Date:August 6, 2024/s/ Stephen H. Kramer
Stephen H. Kramer
Chief Executive Officer
A signed original of this written statement required by Section 906, or other document authenticating, acknowledging, or otherwise adopting the signature that appears in typed form within the electronic version of this written statement required by Section 906, has been provided to Bright Horizons Family Solutions Inc. and will be retained by Bright Horizons Family Solutions Inc. and furnished to the Securities and Exchange Commission or its staff upon request.

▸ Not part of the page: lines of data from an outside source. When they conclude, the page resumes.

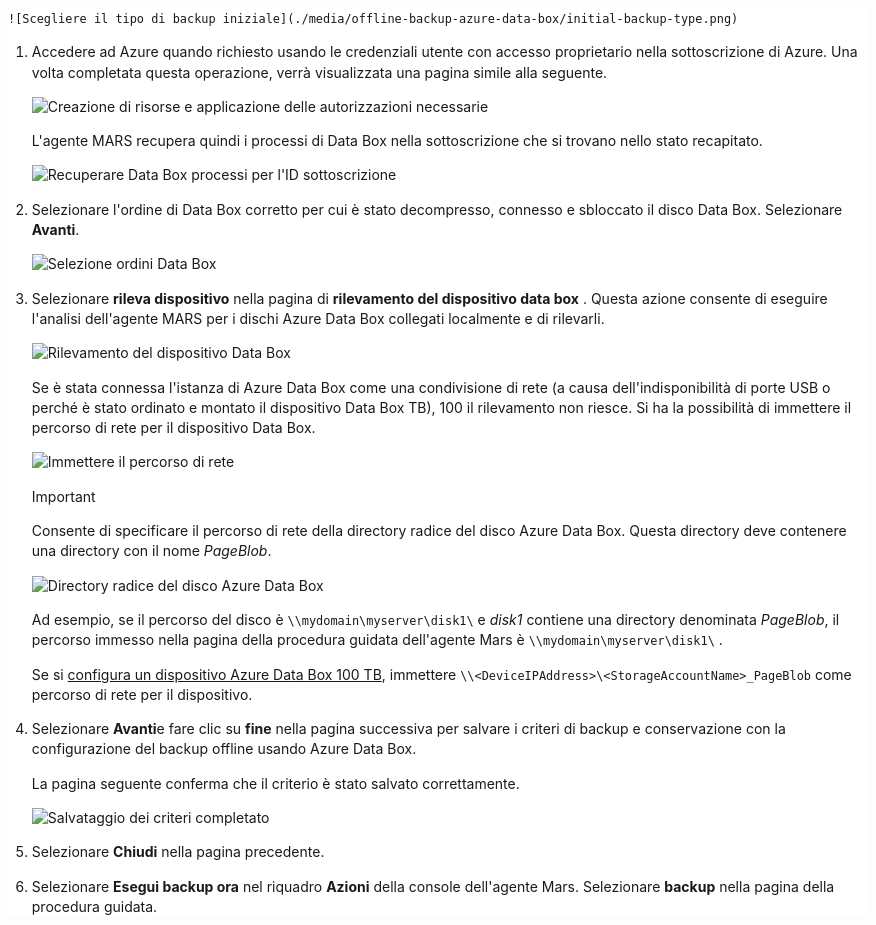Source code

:     ![Scegliere il tipo di backup iniziale](./media/offline-backup-azure-data-box/initial-backup-type.png)

1. Accedere ad Azure quando richiesto usando le credenziali utente con accesso proprietario nella sottoscrizione di Azure. Una volta completata questa operazione, verrà visualizzata una pagina simile alla seguente.

    ![Creazione di risorse e applicazione delle autorizzazioni necessarie](./media/offline-backup-azure-data-box/creating-resources.png)

   L'agente MARS recupera quindi i processi di Data Box nella sottoscrizione che si trovano nello stato recapitato.

    ![Recuperare Data Box processi per l'ID sottoscrizione](./media/offline-backup-azure-data-box/fetching-databox-jobs.png)

1. Selezionare l'ordine di Data Box corretto per cui è stato decompresso, connesso e sbloccato il disco Data Box. Selezionare **Avanti**.

    ![Selezione ordini Data Box](./media/offline-backup-azure-data-box/select-databox-order.png)

1. Selezionare **rileva dispositivo** nella pagina di **rilevamento del dispositivo data box** . Questa azione consente di eseguire l'analisi dell'agente MARS per i dischi Azure Data Box collegati localmente e di rilevarli.

    ![Rilevamento del dispositivo Data Box](./media/offline-backup-azure-data-box/databox-device-detection.png)

    Se è stata connessa l'istanza di Azure Data Box come una condivisione di rete (a causa dell'indisponibilità di porte USB o perché è stato ordinato e montato il dispositivo Data Box TB), 100 il rilevamento non riesce. Si ha la possibilità di immettere il percorso di rete per il dispositivo Data Box.

    ![Immettere il percorso di rete](./media/offline-backup-azure-data-box/enter-network-path.png)

    >[!IMPORTANT]
    > Consente di specificare il percorso di rete della directory radice del disco Azure Data Box. Questa directory deve contenere una directory con il nome *PageBlob*.
    >
    >![Directory radice del disco Azure Data Box](./media/offline-backup-azure-data-box/root-directory.png)
    >
    >Ad esempio, se il percorso del disco è `\\mydomain\myserver\disk1\` e *disk1* contiene una directory denominata *PageBlob*, il percorso immesso nella pagina della procedura guidata dell'agente Mars è `\\mydomain\myserver\disk1\` .
    >
    >Se si [configura un dispositivo Azure Data Box 100 TB](#set-up-azure-data-box-devices), immettere `\\<DeviceIPAddress>\<StorageAccountName>_PageBlob` come percorso di rete per il dispositivo.

1. Selezionare **Avanti**e fare clic su **fine** nella pagina successiva per salvare i criteri di backup e conservazione con la configurazione del backup offline usando Azure Data Box.

   La pagina seguente conferma che il criterio è stato salvato correttamente.

    ![Salvataggio dei criteri completato](./media/offline-backup-azure-data-box/policy-saved.png)

1. Selezionare **Chiudi** nella pagina precedente.

1. Selezionare **Esegui backup ora** nel riquadro **Azioni** della console dell'agente Mars. Selezionare **backup** nella pagina della procedura guidata.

The foregoing certification is being furnished solely pursuant to Section 906 of the Sarbanes-Oxley Act of 2002 (subsections (a) and (b) of Section 1350, Chapter 63 of Title 18, United States Code) and is not being filed as part of the Form 10-Q or as a separate disclosure document.

Document

Exhibit 32.2
CERTIFICATION PURSUANT TO
18 U.S.C. SECTION 1350
AS ADOPTED PURSUANT TO
SECTION 906 OF THE SARBANES-OXLEY ACT OF 2002
In connection with the Quarterly Report of Bright Horizons Family Solutions Inc. (the “Company”) on Form 10-Q for the quarter ended June 30, 2024, as filed with the Securities and Exchange Commission on the date hereof (the “Report”), I, Elizabeth Boland, Chief Financial Officer of the Company, certify, pursuant to 18 U.S.C. §1350, adopted pursuant to §906 of the Sarbanes-Oxley Act of 2002, that based on my knowledge:
1)the Report fully complies with the requirements of Section 13(a) or 15(d) of the Securities Exchange Act of 1934, as amended; and
2)the information contained in the Report fairly presents, in all material respects, the financial condition and results of operations of the Company.

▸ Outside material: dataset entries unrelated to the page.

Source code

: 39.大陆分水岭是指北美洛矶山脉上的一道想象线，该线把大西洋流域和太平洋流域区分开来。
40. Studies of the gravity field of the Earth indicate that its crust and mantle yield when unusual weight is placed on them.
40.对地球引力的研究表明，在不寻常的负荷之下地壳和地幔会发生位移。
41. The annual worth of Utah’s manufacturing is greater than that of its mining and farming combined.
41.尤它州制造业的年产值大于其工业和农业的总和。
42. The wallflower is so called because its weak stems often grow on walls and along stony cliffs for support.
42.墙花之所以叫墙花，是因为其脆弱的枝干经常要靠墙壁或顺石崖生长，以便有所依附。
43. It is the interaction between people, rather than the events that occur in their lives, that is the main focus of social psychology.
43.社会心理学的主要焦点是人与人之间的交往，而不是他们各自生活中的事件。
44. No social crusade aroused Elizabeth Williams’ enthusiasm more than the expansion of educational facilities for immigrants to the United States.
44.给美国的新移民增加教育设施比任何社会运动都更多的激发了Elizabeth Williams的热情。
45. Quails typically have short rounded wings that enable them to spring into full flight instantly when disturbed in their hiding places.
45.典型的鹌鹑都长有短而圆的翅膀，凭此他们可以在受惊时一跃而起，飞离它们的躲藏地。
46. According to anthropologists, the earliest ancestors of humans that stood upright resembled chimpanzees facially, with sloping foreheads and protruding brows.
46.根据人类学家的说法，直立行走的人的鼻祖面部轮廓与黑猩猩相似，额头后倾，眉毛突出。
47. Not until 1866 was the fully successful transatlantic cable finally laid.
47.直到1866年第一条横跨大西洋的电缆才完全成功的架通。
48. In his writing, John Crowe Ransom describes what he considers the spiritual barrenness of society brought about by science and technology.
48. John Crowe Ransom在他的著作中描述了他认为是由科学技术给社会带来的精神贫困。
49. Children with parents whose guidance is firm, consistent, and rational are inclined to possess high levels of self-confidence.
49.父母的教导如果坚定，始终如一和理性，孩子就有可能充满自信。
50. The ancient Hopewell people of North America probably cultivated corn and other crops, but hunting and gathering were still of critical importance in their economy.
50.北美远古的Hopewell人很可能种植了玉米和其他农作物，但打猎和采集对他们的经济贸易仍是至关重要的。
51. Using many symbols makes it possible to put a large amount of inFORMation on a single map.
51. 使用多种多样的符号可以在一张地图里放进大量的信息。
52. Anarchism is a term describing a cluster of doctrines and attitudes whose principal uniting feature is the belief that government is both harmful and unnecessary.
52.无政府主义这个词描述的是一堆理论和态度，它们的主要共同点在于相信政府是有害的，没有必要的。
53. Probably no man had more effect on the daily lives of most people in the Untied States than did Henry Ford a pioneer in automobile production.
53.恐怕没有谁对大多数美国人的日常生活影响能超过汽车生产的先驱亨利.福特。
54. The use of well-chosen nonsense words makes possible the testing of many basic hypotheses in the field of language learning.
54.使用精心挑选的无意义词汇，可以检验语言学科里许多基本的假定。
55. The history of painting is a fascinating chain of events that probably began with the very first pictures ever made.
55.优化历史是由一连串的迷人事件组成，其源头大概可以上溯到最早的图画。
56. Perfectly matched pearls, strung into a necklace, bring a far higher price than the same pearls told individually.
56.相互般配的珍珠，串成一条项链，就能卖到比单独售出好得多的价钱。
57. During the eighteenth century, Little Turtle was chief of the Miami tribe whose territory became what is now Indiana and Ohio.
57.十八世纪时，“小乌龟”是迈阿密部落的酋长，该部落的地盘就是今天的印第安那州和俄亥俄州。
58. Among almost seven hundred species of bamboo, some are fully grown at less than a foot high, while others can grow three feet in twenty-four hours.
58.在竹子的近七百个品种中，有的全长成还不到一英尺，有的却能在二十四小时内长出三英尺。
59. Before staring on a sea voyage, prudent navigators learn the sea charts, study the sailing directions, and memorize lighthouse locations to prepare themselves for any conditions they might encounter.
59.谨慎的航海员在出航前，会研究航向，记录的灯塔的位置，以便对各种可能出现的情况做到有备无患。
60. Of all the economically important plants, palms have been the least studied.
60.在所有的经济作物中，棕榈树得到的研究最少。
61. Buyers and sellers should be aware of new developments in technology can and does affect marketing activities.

Date:August 6, 2024/s/ Elizabeth Boland
Elizabeth Boland
Chief Financial Officer
A signed original of this written statement required by Section 906, or other document authenticating, acknowledging, or otherwise adopting the signature that appears in typed form within the electronic version of this written statement required by Section 906, has been provided to Bright Horizons Family Solutions Inc. and will be retained by Bright Horizons Family Solutions Inc. and furnished to the Securities and Exchange Commission or its staff upon request.
The foregoing certification is being furnished solely pursuant to Section 906 of the Sarbanes-Oxley Act of 2002 (subsections (a) and (b) of Section 1350, Chapter 63 of Title 18, United States Code) and is not being filed as part of the Form 10-Q or as a separate disclosure document.